#### DATA RECORDS

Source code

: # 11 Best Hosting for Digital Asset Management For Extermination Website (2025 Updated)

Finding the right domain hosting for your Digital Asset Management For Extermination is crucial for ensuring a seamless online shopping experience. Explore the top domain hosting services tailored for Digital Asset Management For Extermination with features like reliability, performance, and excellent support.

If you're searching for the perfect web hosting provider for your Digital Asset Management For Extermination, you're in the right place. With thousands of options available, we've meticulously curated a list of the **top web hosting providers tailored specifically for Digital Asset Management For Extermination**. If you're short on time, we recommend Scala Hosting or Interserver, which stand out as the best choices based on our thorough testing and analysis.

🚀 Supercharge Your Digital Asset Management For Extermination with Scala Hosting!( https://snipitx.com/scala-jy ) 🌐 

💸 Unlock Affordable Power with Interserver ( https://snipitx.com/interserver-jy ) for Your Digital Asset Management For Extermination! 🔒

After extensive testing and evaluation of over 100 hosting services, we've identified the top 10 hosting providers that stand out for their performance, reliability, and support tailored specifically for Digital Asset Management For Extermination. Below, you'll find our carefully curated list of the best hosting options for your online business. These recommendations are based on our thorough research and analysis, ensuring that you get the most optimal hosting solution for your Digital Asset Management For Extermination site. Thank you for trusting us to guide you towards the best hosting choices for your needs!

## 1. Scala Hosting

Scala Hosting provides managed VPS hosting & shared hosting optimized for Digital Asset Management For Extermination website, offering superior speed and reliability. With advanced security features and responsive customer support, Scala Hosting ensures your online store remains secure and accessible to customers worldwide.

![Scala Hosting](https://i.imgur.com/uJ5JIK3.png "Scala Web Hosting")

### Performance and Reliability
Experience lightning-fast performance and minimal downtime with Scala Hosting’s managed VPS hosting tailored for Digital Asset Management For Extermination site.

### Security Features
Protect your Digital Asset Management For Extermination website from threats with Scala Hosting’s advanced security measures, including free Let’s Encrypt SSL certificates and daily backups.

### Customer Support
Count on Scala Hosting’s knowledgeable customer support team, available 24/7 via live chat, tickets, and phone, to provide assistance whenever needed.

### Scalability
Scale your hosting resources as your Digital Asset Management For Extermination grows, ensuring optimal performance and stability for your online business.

#### TRY IT
Indicate how many lines in the records above contain the word "snipitx", giving only the number.

#### RESULT BELOW
2